
    Due to ever changing technology … after three attempts; I am able to connect / reach out and write comments.

    Thank you for continuing to share your journey.
    -Liesl

    1. Technology…changes with the will of how frustrated the steel-nerved steady user can tolerate. I’m so sorry you had to go through some irritating stuff to simply post a kind comment. Imho WordPress is the best platform, after TypePad, and far above blogger and the corporate blog software I endured during my short 28 years fighting the good fight as a woman in high tech. I suppose in some ways I hope to leave a similar legacy in the works of metastatic cancer. Working with my words (see my personal tech blog https://techronicity.typepad.com/blog/ – which I no longer keep up, but keep online for posterity I suppose if nothing else.)

      Good news: C is better, and my hope improves with each day he regains his humor and his memory. In some ways depression is a lot like the effects of cancer and chemo, the deathly combination that sticks us like a stamp on a paper envelope. Sometimes my essays ramble on because they can. But this blog comes with too high a price for the expensive toll it takes to walk on a path with the freedom to speak my mind. But speak I must, and for the kindness of your expressions of gratitude I am humbled and blessed.

      Liesl, you’re a beautiful soul. Gentle people shouldn’t have to struggle with cancer or the fears that we can’t seem to shake on those nights when sleep doesn’t visit and the morning comes too slow to rise up and bring our light back to our eyes.

      As long as you read, I will write. As long as you can decipher my drivel, I’ll continue to put pen to paper and then into my iPad. I’m so glad you persevered and let me know you’re okay; I won’t plague anyone with my concerns. Though you should know I think of you and you enter my mind when I meditate in peace for strength to reach you from my heart.
########
> _Activities_:
1. Echo the blog comment thread between "Good news: C" and "to our eyes.", inclusive.
2. Proceed with the blog comment thread on technology, cancer and writing, picking up after its final sentence.
The listing that comes next is separate material, unrelated to the blog comment thread.

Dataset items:
########
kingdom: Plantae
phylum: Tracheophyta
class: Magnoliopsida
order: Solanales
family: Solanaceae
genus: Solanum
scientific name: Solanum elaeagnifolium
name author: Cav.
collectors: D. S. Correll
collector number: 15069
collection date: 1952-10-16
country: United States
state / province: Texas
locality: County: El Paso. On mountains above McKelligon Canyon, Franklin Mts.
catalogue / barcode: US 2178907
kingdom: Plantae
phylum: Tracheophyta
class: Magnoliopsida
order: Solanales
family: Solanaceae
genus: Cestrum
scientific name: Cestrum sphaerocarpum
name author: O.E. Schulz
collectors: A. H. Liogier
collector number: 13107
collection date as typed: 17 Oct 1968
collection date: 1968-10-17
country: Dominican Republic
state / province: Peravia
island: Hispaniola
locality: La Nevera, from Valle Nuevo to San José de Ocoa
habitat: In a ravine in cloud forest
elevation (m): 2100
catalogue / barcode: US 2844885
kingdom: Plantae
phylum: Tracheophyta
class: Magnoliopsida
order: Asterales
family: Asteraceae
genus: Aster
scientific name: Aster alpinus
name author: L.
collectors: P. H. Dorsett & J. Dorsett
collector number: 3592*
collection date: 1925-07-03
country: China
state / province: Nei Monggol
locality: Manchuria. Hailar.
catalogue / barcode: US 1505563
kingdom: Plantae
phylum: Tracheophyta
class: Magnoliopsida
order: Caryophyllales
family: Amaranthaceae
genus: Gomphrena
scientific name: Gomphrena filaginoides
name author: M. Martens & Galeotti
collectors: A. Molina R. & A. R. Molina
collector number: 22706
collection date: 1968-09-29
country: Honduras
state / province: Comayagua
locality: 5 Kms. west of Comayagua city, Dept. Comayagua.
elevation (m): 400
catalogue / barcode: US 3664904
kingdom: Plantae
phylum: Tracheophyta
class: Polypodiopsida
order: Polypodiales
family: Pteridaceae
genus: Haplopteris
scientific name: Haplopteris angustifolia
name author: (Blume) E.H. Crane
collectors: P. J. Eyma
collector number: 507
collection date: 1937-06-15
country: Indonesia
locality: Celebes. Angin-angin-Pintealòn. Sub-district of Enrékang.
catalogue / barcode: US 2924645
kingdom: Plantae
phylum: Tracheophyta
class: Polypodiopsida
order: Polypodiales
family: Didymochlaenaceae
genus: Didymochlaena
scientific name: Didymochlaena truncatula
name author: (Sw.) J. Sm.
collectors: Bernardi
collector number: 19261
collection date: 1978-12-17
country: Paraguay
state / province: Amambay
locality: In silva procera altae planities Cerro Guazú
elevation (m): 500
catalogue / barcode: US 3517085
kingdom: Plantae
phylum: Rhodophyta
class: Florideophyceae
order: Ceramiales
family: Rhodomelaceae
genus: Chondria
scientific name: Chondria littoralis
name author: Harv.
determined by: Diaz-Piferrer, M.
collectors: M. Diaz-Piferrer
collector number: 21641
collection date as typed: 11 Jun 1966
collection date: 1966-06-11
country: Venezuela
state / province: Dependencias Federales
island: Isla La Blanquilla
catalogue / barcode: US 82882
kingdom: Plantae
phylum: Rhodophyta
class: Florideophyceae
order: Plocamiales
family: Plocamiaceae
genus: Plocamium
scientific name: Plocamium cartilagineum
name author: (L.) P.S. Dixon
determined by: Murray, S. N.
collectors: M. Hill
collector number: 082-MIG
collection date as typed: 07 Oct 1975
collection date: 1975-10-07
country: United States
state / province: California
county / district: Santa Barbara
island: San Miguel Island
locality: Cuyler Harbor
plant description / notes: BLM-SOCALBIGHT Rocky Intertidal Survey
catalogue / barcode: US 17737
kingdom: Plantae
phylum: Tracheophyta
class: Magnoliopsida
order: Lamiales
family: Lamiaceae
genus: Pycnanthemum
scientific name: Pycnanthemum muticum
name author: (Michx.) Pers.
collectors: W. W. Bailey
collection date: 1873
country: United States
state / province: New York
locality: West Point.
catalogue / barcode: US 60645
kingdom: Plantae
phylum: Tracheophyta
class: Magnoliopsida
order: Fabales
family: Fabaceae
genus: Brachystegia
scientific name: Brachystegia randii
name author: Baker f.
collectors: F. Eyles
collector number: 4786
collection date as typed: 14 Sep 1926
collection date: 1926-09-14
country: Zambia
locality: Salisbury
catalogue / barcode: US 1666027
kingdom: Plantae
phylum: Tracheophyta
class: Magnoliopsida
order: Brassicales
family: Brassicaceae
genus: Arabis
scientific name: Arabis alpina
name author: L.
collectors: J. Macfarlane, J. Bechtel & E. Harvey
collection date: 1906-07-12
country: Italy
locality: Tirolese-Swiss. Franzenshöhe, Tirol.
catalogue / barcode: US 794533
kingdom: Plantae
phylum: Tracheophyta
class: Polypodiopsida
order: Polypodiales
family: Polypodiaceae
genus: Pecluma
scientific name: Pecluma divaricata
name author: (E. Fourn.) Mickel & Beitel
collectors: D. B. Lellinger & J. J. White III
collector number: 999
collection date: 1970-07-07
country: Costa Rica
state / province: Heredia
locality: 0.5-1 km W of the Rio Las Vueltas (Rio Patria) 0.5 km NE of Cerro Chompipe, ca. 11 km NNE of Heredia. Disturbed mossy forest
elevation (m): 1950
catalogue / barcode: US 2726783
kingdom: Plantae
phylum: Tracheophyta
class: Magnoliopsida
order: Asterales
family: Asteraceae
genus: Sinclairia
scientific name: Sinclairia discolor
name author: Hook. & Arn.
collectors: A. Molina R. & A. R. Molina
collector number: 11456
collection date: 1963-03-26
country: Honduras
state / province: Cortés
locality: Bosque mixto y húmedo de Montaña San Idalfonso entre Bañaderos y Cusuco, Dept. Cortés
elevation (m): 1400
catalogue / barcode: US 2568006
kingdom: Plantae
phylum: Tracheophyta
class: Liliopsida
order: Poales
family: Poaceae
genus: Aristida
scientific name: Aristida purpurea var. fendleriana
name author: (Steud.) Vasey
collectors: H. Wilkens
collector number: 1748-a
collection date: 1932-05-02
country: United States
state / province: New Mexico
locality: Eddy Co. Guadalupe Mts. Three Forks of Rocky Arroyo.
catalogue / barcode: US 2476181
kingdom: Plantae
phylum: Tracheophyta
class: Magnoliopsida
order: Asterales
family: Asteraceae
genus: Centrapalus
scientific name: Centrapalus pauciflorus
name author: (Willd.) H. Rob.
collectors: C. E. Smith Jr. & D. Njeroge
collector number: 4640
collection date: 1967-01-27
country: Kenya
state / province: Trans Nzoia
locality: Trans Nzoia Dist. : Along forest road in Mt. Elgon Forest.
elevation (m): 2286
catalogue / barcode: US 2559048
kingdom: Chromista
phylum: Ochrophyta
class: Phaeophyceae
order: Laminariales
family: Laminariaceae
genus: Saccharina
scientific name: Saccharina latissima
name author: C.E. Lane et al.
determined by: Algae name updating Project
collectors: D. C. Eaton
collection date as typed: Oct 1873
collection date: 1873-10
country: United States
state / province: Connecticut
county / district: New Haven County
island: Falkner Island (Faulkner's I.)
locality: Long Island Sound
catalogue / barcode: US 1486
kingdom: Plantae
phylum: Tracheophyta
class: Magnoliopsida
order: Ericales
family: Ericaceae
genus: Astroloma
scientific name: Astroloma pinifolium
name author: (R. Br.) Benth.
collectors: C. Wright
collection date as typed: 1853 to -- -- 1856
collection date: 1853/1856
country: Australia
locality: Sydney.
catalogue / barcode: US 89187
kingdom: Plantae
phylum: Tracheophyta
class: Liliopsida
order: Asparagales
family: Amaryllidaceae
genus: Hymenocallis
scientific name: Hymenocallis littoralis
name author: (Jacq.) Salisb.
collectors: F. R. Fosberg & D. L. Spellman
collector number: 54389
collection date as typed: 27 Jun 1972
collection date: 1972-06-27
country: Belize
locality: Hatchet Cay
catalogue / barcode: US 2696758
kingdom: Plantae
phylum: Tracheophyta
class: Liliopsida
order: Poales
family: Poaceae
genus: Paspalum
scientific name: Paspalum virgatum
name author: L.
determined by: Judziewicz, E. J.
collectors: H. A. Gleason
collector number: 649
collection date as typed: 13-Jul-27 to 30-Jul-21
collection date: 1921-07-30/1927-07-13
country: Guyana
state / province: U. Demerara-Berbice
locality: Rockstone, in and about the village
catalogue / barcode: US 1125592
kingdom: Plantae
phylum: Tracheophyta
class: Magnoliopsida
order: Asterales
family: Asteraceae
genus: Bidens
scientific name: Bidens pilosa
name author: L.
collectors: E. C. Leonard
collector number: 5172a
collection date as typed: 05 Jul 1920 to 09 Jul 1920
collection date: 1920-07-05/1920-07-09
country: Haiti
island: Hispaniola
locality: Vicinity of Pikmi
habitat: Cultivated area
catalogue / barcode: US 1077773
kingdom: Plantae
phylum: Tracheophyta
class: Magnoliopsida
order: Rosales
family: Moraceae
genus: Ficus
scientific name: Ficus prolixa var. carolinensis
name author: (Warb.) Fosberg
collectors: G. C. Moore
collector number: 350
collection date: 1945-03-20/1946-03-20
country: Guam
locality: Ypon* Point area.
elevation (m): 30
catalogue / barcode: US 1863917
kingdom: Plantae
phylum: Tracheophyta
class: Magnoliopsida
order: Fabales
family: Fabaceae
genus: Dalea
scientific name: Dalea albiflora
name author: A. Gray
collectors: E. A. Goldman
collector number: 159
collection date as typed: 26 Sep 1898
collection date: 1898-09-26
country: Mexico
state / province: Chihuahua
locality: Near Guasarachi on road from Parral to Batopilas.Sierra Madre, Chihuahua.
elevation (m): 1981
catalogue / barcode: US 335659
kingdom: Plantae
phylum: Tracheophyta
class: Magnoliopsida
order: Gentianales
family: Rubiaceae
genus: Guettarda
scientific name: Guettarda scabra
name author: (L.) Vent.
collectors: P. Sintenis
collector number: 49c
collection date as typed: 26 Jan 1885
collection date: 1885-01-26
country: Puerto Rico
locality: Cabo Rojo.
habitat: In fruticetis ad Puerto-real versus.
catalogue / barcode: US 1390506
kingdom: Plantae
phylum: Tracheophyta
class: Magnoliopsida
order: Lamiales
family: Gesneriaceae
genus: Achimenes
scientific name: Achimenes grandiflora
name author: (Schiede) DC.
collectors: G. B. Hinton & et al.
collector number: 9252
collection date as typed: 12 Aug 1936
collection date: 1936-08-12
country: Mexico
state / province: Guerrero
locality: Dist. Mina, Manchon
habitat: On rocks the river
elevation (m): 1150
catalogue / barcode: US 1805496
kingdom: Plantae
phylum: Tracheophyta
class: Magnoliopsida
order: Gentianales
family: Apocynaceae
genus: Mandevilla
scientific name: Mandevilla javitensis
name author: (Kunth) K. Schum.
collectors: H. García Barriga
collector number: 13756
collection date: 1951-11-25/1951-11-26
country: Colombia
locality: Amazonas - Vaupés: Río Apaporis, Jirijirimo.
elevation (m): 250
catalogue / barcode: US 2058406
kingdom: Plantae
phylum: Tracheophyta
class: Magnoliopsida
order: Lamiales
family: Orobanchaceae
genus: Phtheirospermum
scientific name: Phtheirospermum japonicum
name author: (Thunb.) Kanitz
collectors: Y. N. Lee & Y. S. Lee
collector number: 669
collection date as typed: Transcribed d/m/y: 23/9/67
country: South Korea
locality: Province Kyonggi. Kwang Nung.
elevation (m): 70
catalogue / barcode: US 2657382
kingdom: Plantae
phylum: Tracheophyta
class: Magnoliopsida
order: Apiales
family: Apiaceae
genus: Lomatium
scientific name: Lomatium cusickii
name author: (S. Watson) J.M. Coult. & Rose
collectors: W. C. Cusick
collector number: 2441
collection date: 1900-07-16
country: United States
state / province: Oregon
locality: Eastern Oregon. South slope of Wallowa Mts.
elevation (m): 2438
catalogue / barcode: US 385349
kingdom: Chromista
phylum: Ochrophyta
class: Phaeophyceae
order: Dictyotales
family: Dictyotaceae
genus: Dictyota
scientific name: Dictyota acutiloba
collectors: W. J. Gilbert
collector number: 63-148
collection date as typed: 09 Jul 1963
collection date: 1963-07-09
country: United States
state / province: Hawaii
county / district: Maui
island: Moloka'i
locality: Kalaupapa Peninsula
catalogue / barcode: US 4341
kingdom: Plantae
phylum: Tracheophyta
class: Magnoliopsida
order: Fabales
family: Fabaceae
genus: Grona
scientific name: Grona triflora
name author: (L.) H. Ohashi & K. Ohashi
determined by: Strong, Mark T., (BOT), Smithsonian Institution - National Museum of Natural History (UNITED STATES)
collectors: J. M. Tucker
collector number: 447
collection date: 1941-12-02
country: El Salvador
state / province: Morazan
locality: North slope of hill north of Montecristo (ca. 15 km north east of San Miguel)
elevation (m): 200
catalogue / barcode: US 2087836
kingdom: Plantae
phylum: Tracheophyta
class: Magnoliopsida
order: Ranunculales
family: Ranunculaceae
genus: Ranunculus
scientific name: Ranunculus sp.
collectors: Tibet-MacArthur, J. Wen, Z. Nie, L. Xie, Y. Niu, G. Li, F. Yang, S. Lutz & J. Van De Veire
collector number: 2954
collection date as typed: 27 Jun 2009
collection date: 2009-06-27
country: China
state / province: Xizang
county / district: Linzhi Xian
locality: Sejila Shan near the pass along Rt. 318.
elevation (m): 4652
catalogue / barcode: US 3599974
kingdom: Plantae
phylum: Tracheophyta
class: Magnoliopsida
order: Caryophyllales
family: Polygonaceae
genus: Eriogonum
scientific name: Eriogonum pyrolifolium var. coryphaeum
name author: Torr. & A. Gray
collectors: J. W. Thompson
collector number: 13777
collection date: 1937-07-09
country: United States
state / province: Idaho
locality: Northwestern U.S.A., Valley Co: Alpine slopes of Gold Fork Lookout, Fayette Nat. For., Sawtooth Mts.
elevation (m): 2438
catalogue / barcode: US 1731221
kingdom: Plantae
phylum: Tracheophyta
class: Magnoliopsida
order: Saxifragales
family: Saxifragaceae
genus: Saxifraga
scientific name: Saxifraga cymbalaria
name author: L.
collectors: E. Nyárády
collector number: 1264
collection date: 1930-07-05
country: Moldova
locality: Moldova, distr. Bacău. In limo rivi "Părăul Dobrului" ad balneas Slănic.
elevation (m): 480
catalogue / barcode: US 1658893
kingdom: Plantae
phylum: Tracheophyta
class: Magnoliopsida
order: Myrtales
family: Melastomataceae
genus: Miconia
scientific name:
########
> _Response list_:
1.
Good news: C is better, and my hope improves with each day he regains his humor and his memory. In some ways depression is a lot like the effects of cancer and chemo, the deathly combination that sticks us like a stamp on a paper envelope. Sometimes my essays ramble on because they can. But this blog comes with too high a price for the expensive toll it takes to walk on a path with the freedom to speak my mind. But speak I must, and for the kindness of your expressions of gratitude I am humbled and blessed.

      Liesl, you’re a beautiful soul. Gentle people shouldn’t have to struggle with cancer or the fears that we can’t seem to shake on those nights when sleep doesn’t visit and the morning comes too slow to rise up and bring our light back to our eyes.

2.
      On borrowed time with a statistical probability of 27% I’ll live pass year 5 with MBC, I cannot help but become slightly mushy and softer in my approach – and that’s groan worthy given my past penitents for cynicism and sarcasm. Dealing with negative personality features is difficult, requiring me to chisel away long term personality habits. But outside the hamster wheel of the corporate world, I’m unhinged inside the oncology world and trying my best to write what’s responsible and still reflective of who I really am. Balanced up on a tightrope without a net I’m vulnerable to people in my orbit who may not have good intentions and use this against me or my beloved. Sad. But whatever…that vulnerability stems from my heart.

      I’m so happy to hear from you. I won’t tell you to stay positive or be strong or that you got this. Sometimes we’re none of those things, and it’s perfectly fine, and won’t cost you a day of your life. I’m always here so send email if you want, and I’ll wade through my inbox abc find you, just convo me on Etsy,
      With much love,
      Ilene

  2. I an grateful for the link you included. I was unaware of the number of companies that pinkwash.

    You make powerful observations. This:
    “The disbelief in our illness because we look too good to be so sick creates another paradox. I was told this evening I could work and plenty of people with cancer work.”

    Most people only know about cancer patients who are celebrities. Since they can continue working with cancer, everyone else is suppose to do the same. Most of us do not have cooks, house cleaners, grocery shoppers, chauffeurs, wardrobe assistants, nor secretaries. Just making one call pertaining to our treatments or other issue, such as getting a prescription refilled, can result in spending the rest of the day on the phone until the close of business hours.

    1. And we don’t ask for much either…respect, affordable equitable healthcare, a chance to participate in novel, new treatment options, and hope. We need so much more, but at a minimum the minimization of our illness is just an insulting hammer upon a head that’s been radiated, medicated, and chemically altered. Pinkwashing merely adds to the inept belief that if you buy something pink, you’re doing your part, and if you don’t you’re a big jerk.